A recurring meme in the televised nightly news in the US is "questions are being asked" usually in association with the crash of an airliner driven by someone of dubious experience who had not slept in the 24 hours preceding the off-air port landing. What these questions might be is left to the imagination of the viewer. But to the point, someone has realized that there should be questions whether or not they are ever actually asked. At least a start.

I don't think this would be too much to expect of someone styling him/herself a scientific reporter. Such a question might be along the lines of "Author states but does not support with any observations, references, or logical development that pigs fly. My reading is that this assumption is the basis of much of his theory. The author's failure to more solidly establish this assertion seems to me to reneder all which follows unsupported."

Don't most of you (BH readers) dismiss a technical review which has no quibbles with the book reviewed?
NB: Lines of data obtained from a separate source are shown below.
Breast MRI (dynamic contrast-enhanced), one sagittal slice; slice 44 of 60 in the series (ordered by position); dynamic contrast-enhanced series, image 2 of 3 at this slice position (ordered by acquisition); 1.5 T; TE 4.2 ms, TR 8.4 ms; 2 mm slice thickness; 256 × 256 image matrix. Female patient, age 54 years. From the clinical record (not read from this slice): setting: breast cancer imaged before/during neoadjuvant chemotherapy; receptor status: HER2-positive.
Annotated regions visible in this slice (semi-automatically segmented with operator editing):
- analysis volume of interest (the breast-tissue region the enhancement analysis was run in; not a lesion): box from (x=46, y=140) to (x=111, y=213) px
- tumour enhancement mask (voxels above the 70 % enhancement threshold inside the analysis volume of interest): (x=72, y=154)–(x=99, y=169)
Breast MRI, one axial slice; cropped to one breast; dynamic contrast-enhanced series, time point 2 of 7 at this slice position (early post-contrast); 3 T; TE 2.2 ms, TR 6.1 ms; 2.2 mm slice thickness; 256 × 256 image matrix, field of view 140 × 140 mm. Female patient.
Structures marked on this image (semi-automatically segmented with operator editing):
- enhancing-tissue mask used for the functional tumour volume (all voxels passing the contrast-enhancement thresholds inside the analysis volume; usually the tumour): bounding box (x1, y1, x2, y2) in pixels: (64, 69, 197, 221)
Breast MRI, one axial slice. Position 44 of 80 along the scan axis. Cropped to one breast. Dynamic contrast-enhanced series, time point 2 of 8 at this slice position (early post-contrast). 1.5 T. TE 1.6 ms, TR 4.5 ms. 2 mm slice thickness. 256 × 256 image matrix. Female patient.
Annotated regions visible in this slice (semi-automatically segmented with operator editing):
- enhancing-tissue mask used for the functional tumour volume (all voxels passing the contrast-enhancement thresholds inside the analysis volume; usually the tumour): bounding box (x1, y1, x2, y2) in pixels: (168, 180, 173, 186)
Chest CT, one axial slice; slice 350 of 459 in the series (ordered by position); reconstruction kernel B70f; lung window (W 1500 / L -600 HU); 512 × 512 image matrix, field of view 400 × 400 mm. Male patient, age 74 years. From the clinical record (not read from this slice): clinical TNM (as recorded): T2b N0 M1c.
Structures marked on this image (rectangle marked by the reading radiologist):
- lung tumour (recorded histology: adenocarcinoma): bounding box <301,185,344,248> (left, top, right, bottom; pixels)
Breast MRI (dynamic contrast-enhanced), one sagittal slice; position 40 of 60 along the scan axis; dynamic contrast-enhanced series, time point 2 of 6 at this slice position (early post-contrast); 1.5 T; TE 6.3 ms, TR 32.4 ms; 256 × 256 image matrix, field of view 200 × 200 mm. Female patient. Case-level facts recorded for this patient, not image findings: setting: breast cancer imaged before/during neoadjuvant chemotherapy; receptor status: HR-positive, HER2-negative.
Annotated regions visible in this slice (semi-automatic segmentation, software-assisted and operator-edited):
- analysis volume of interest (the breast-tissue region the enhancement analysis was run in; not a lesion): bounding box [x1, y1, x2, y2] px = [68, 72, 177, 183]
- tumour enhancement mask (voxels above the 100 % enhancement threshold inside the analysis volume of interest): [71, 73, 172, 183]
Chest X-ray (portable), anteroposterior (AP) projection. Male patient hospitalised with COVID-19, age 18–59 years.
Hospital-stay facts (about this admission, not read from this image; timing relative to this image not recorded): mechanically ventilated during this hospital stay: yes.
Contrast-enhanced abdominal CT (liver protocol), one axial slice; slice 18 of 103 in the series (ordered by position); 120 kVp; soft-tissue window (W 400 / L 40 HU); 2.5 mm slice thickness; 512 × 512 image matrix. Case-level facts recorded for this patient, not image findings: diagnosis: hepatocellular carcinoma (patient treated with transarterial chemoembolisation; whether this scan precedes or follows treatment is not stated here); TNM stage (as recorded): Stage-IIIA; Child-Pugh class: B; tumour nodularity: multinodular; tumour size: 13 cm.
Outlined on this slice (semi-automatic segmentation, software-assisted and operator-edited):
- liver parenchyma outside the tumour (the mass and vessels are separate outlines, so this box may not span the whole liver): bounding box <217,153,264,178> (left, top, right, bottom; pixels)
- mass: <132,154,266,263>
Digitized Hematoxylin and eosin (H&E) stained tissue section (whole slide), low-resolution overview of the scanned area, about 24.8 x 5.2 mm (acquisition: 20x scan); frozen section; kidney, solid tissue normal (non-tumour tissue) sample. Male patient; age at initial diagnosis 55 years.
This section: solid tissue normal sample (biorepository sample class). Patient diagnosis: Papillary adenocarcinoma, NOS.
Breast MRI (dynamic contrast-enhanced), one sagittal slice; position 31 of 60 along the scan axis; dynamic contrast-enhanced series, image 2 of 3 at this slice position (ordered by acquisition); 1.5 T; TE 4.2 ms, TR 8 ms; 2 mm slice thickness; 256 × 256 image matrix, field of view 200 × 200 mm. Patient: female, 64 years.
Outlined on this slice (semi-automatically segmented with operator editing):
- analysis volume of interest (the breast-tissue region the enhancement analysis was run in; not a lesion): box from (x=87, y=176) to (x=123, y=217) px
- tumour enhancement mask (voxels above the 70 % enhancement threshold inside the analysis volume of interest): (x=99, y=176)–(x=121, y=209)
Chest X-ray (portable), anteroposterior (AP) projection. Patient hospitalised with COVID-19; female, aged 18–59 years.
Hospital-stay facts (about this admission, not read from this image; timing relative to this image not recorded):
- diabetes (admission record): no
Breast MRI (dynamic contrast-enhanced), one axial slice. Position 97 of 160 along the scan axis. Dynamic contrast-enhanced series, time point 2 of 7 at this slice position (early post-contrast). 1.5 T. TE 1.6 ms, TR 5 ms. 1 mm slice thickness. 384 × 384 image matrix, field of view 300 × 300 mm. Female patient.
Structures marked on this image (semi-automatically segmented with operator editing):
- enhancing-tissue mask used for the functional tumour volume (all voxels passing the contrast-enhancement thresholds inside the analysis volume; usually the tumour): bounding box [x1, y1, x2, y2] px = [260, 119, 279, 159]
Quibbles provide insight into the clarity of the review.

Mar 8, 2012 at 5:24 PM | Unregistered Commenterj ferguson

Here is an interesting clip about Michael Mann and the Climate Wars, reported and produced by 'journalist' Suzanne Goldenberg:

http://www.youtube.com/watch?v=ztKFTxC6kVI

Mar 8, 2012 at 7:09 PM | Unregistered Commenterharold

I agree with Maurizio

- the "problem" is that AGW is seen as a public health issue, and when there's public health, there's always a totalitarian temptation

You can also see it in the EU snus debate and the US EPA/clean air act.

http://pielkeclimatesci.files.wordpress.com/2012/02/godwin.jpg

Mar 8, 2012 at 9:23 PM | Unregistered Commenterharold

Thirty years ago in our chemistry department we used to hold a seminar each Thursday, where the honours students (including me) had to get practice at giving papers in seminars. The Prof sometimes would come around the week before and hand out journal articles, which we would then present on, with questions afterwards.

One Thursday all was going well when one victim gave his presentation on a certain paper. Afterwards Prof stood up and asked the first question: "Do you realise that this paper was found to be fraudulent and is the subject of the following two papers, which showed it erroneous?". Dead silence from victim, who was making like a salmon out of water. We all got the lesson.

Fortunately I wasn't the victim! If in a chemistry department 30 years ago we were being trained to have alert sh** detectors even then, why should not journalists and academics not likewise be careful now?

Academics gaming the system is not a new arising. But what is new is the vast amount of cash sloshing around looking for an ideologically correct home.

Mar 8, 2012 at 10:45 PM | Unregistered CommenterBruce of Newcastle

Bruce of Newcastle,
In an even earlier confrontation with a bad paper, friend was 3 years into a Doctorate at Cal Tech when the work on which he was basing his efforts was found to be erroneous. He was screwed.

They gave him a Masters, and suggested he go somewhere else. Somewhere else turned out to be Stanford where he got an MBA and went on to great success in a less technical environment.

it could have ended much worse. I don't worry so much that a lot of us are sceptical of the papers in the climateology field, but that the initiates seem not to be sceptical. But maybe they are and we just don't see much evidence of it.